From: Veterans Education Success
Date: Thursday, May 22, 2025 at 09:34 AM ET
To: Senate Health, Education, Labor and Pensions Committee
Subject: House Reconciliation Bill
To: Interested Colleagues
From: Barmak Nassirian
Re: Proposed Higher Education Act (HEA) Changes in H.Con.Res.14
Date: April 29, 2025
In the absence of substantial, publicly available modeling and analysis, Congress would be taking a massive multibillion-dollar gamble by enacting unvetted and unproven modifications to an HEA system that affects millions of families and thousands of institutions.
The authors of the changes undoubtedly believe, in good faith, that they have correctly anticipated the interactive effects of the numerous algorithmic changes to eligible costs, aid amounts, and targeted subsidies; however, this belief remains entirely untested and unverified. After 30+ years in higher education financing, I worry that the slightest error in the technical design of the new scheme could bring the entire federal student aid system to a halt. Worse yet, the significant prohibitions on the Secretary’s regulatory authority would make remedying potential problems nearly impossible, since any fixes or workarounds would require legislative action.
As if the proposed system’s most basic functionality were not enough of a concern, the bill eliminates critical HEA accountability provisions on the theory that the new financing scheme would intrinsically prevent institutional misconduct. However, it fails this task on several grounds. First, there is no evidence that the proposed clawback mechanism (“institutional reimbursements”) is a sufficient disincentive against predatory practices. Secondly, , even if they were, the bill’s prohibition on Secretarial regulatory authority would render it impossible to ensure that institutions subject to such clawbacks will be solvent when their reimbursement bills come due. Lastly, the proposed new accountability regime would not even begin tracking student outcomes until 2028-29 which means it would be nearly a decade before a low performing program could ever be held accountable — setting the stage for mass fraud, waste and abuse.

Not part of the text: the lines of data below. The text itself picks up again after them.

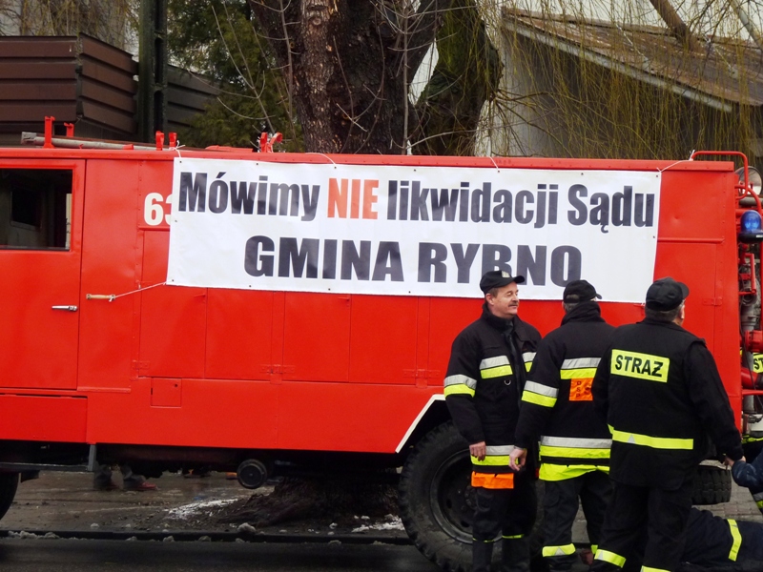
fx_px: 2755
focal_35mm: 125
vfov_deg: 11.9
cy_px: 286
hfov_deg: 15.8
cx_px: 382
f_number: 3.6
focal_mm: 22.3
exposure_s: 1/500
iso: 200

It is important to note that a significant overhaul of the Higher Education Act’s financing provisions is not, in itself, objectionable. The HEA’s existing provisions are the result of incremental changes that have been layered on top of one another, sometimes without sufficient coordination or proper linkages. The attempt to simplify and rationalize the financing system is therefore a worthy endeavor that, if executed well, could improve the system’s efficiency, contain costs, and simplify programs for users. While I believe that the proposed changes take a bold step in that direction, there are grounds for significant concern about the system’s functionality in the aftermath of the contemplated changes.
This bill should be the beginning of deliberations, not the end. The consequences of failure would be dramatic and will be felt almost immediately in the lives of millions of working families. Given the novelty and the unproven nature of the proposed overhaul, the volume of federal dollars at risk, and the adverse economic and social effects of any unintended consequences, policymakers would be well advised to proceed with great caution and much more deliberation than a 24-hour review of the bill’s more than 100 pages of technical language affords them.